(Los Angeles) Avec son nouveau film, Once Upon a Time in… Hollywood, Quentin Tarantino signe une lettre d’amour au cinéma américain d’antan et espère réussir ce qui serait dorénavant considéré comme un exploit : connaître le succès au box-office sans faire de énième film de superhéros ou de remake nostalgique.  

Andrew MARSZAL
Agence France-Presse

Son nouveau film se déroule en 1969, à une époque où le nouvel Hollywood, mouvement qui a révolutionné le cinéma américain, et la contre-culture symbolisée par Roman Polanski et Dennis Hopper bourgeonnent.

Ce monde d’auteurs idéalistes, de doublures fidèles, de westerns spaghettis et, plus tragiquement, de hippies meurtriers (Charles Manson et sa secte) a séduit les critiques, notamment grâce au duo Leonardo DiCaprio/Brad Pitt (qui incarnent respectivement un acteur célèbre et sa doublure).

Le film a notamment été présenté en mai au Festival de Cannes, où il a été chaleureusement accueilli.  

Mais vendredi, quand le film sortira aux États-Unis, c’est un autre défi qui l’attendra : tout rafler au box-office.  

Cette année aux États-Unis, les recettes de films sont en baisse de 7 % par rapport à 2019, malgré la réussite phénoménale de Avengers : Endgame, devenu le film le plus lucratif de tous les temps.  

Les grands succès ne sont que – et c’est le cas depuis plusieurs années maintenant – des adaptations, des suites, des remakesToy Story 4, Aladdin, Le Roi Lion, etc. Pas de scénario original, mais rien qui ne déplaise à Disney, qui a touché à lui tout seul 40 % des revenus du box-office nord-américain cette année grâce à ses franchises à succès.  

Charge à Quentin Tarantino de changer tout cela.

Hitchcock, Spielberg et Tarantino

Le réalisateur de 56 ans est un peu vu comme le dernier des Mohicans à Los Angeles : populaire aussi bien parmi les cinéphiles que le grand public et capable de connaître le succès en mettant en scène des œuvres reconnaissables et originales – même si son cinéma est rempli d’hommages et d’emprunts aux séries B populaires des années 1970.  
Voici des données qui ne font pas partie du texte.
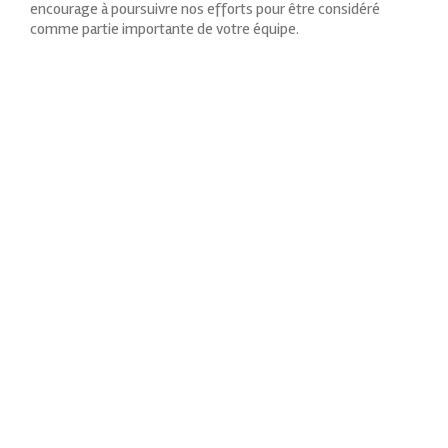
encourage à poursuivre nos efforts pour être considéré
comme partie importante de votre équipe.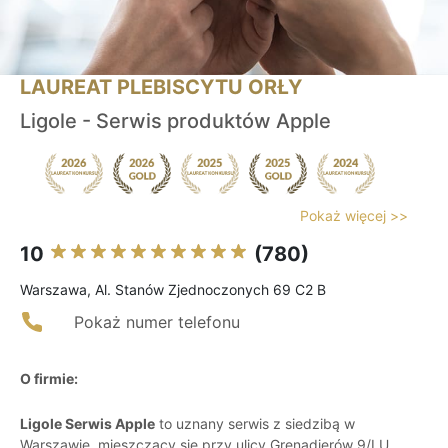
LAUREAT PLEBISCYTU ORŁY
Ligole - Serwis produktów Apple
Pokaż więcej >>
10
(780)
Warszawa, Al. Stanów Zjednoczonych 69 C2 B
Pokaż numer telefonu
O firmie:
Ligole Serwis Apple
to uznany serwis z siedzibą w
Warszawie, mieszczący się przy ulicy Grenadierów 9/LU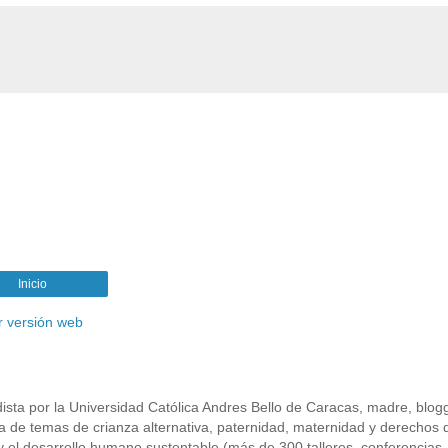
Inicio
r versión web
ta por la Universidad Católica Andres Bello de Caracas, madre, blogg
ra de temas de crianza alternativa, paternidad, maternidad y derechos 
 el desarrollo humano sustentable (más de 300 talleres, conferencias,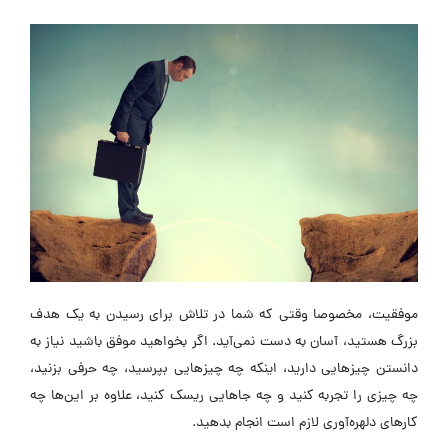
موفقیت، مخصوصا وقتی که شما در تلاش برای رسیدن به یک هدف
بزرگ هستید، آسان به دست نمی‌آید. اگر بخواهید موفق باشید نیاز به
دانستن چیزهایی دارید، اینکه چه چیزهایی بپرسید، چه حرفی بزنید،
چه چیزی را تجربه کنید و چه جاهایی ریسک کنید، علاوه بر این‌ها چه
کارهای دلهره‌آوری لازم است انجام بدهید.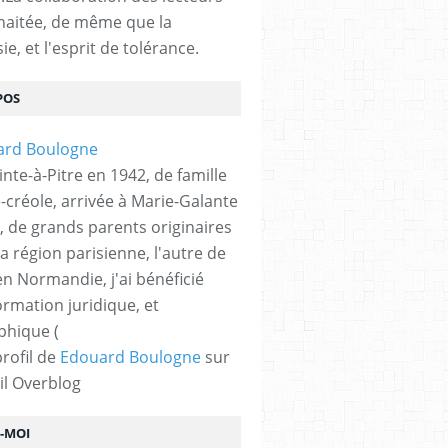
haitée, de même que la
ie, et l'esprit de tolérance.
POS
nte-à-Pitre en 1942, de famille
-créole, arrivée à Marie-Galante
, de grands parents originaires
la région parisienne, l'autre de
n Normandie, j'ai bénéficié
ormation juridique, et
phique (
profil de
Edouard Boulogne
sur
il Overblog
Z-MOI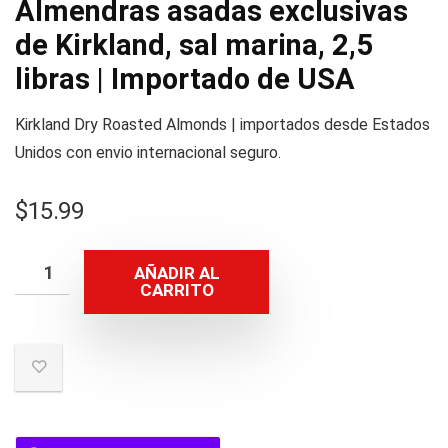
Almendras asadas exclusivas
de Kirkland, sal marina, 2,5
libras | Importado de USA
Kirkland Dry Roasted Almonds | importados desde Estados
Unidos con envio internacional seguro.
$
15.99
AÑADIR AL
CARRITO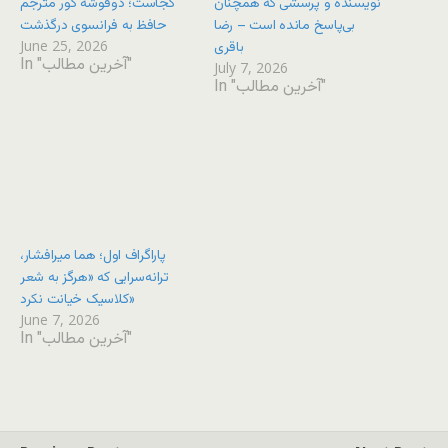
نویسنده و پرسشی که همچنان
کجاست؛ دوفوشه کور مترجم
بی‌پاسخ مانده است – رضا
حافظ به فرانسوی درگذشت
June 25, 2026
باقری
In "آخرین مطالب"
July 7, 2026
In "آخرین مطالب"
پاراگراف اول؛ هما میرافشار،
ترانه‌سرایی که «هرگز به شعر
کلاسیک خیانت نکرد»
June 7, 2026
In "آخرین مطالب"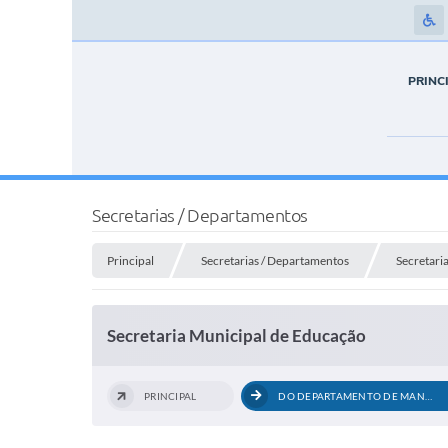
PRINC
Secretarias / Departamentos
Principal
Secretarias / Departamentos
Secretari
Secretaria Municipal de Educação
PRINCIPAL
DO DEPARTAMENTO DE MANUTENÇÕES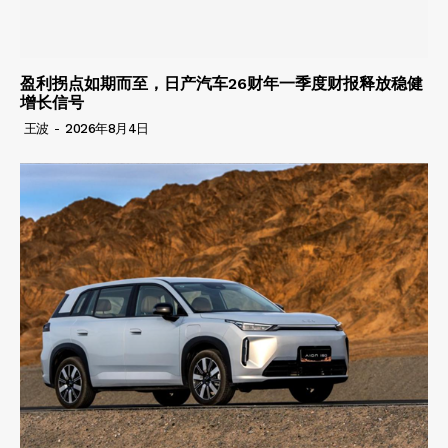
盈利拐点如期而至，日产汽车26财年一季度财报释放稳健
增长信号
王波
-
2026年8月4日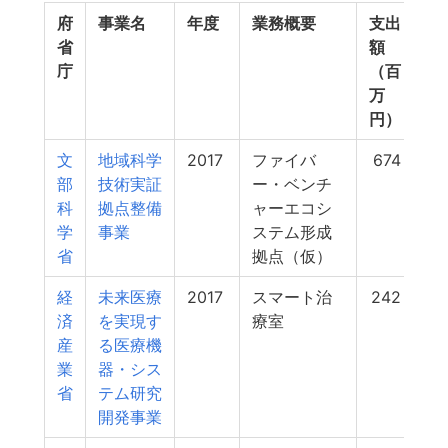
府
事業名
年度
業務概要
支出
省
額
庁
（百
万
円）
文
地域科学
2017
ファイバ
674
部
技術実証
ー・ベンチ
科
拠点整備
ャーエコシ
学
事業
ステム形成
省
拠点（仮）
経
未来医療
2017
スマート治
242
済
を実現す
療室
産
る医療機
業
器・シス
省
テム研究
開発事業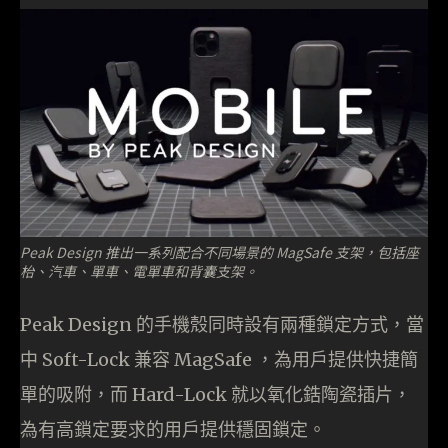
Peak Design 推出一系列配合不同場景的 MagSafe 支架，包括座
枱、汽車、單車、電單車和背囊支架。
Peak Design 的手機殼同時設有兩種鎖定方式，當
中 Soft-Lock 兼容 MagSafe ，為用戶提供快捷簡
單的吸附，而 Hard-Lock 就以氧化鋯陶瓷插片，
為有高鎖定要求的用戶提供穩固鎖定。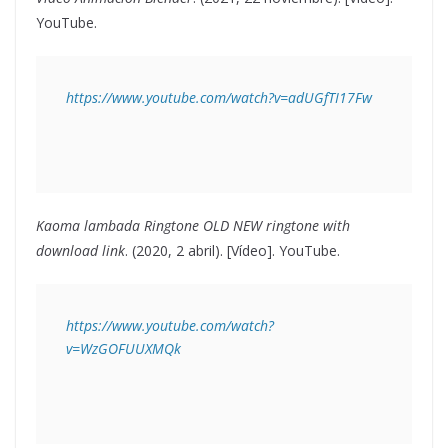
YouTube.
https://www.youtube.com/watch?v=adUGfTI17Fw
Kaoma lambada Ringtone OLD NEW ringtone with
download link
. (2020, 2 abril). [Vídeo]. YouTube.
https://www.youtube.com/watch?
v=WzGOFUUXMQk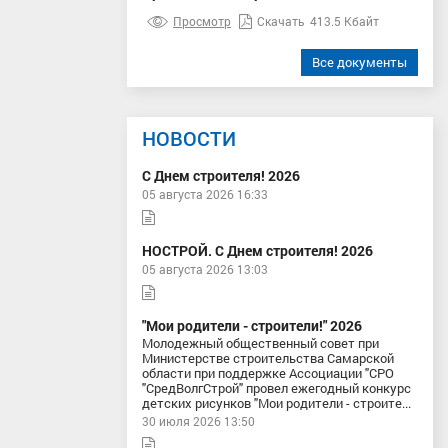
Просмотр
Скачать
413.5 Кбайт
Все документы
НОВОСТИ
С Днем строителя! 2026
05 августа 2026 16:33
НОСТРОЙ. С Днем строителя! 2026
05 августа 2026 13:03
"Мои родители - строители!" 2026
Молодежный общественный совет при
Министерстве строительства Самарской
области при поддержке Ассоциации "СРО
"СредВолгСтрой" провел ежегодный конкурс
детских рисунков "Мои родители - строите...
30 июля 2026 13:50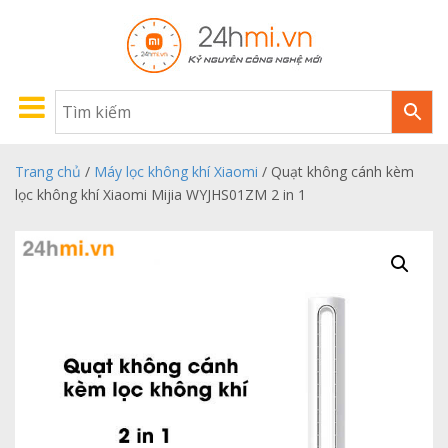
Trang chủ
/
Máy lọc không khí Xiaomi
/ Quạt không cánh kèm
lọc không khí Xiaomi Mijia WYJHS01ZM 2 in 1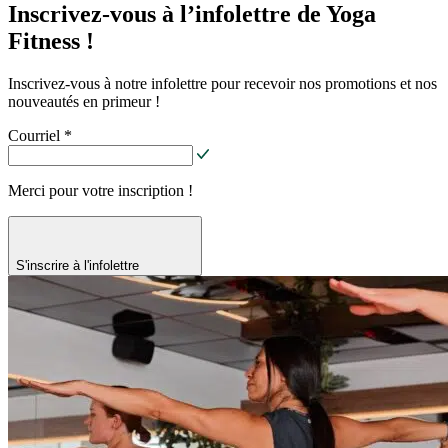
Inscrivez-vous à l’infolettre de Yoga
Fitness !
Inscrivez-vous à notre infolettre pour recevoir nos promotions et nos
nouveautés en primeur !
Courriel *
Merci pour votre inscription !
S'inscrire à l'infolettre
« C’est l’un des cinq réalisateurs dont tout le monde reconnaît automatiquement le nom. On a Alfred Hitchcock, Steven Spielberg, Francis Ford Coppola… Les gens qui ne sont pas dans le cinéma connaissent Tarantino », explique Paul Dergarabedian, expert de la société d’analyse Comscore.

Surtout que le réalisateur de Pulp Fiction peut ici compter sur deux des plus grosses stars de tous les temps : Brad Pitt et Leonardo DiCaprio, qui aurait accepté de baisser son cachet pour retravailler avec Tarantino après Django Unchained (2012).  

« Ça devient de plus en plus dur de produire des contenus originaux », a regretté Brad Pitt lundi lors de la clinquante avant-première du film au célèbre TCL Chinese Theater de Hollywood.

« Quoi que le public pense du film, ils savent qu’ils sont partis pour une expérience unique et incroyable », a pour sa part déclaré un DiCaprio forcément en mode promo.

« C’est pour ça que les gens reviennent », a-t-il assuré aux journalistes.  

Combien iront s’enfermer dans les salles obscures cette semaine ? Une chose est sûre : les 190 millions de dollars glanés par le Le Roi Lion le week-end dernier sont hors d’atteinte.

Cela devrait être l’avant-dernière fois de sa carrière que Tarantino scrutera les résultats d’un de ses films.  

Il a expliqué qu’il prendrait sa retraite après son 10e film. Once Upon a Time in… Hollywood est le neuvième d’entre eux.  

« Dieu merci, Tarantino en a encore un à faire », s’est réjoui Brad Pitt.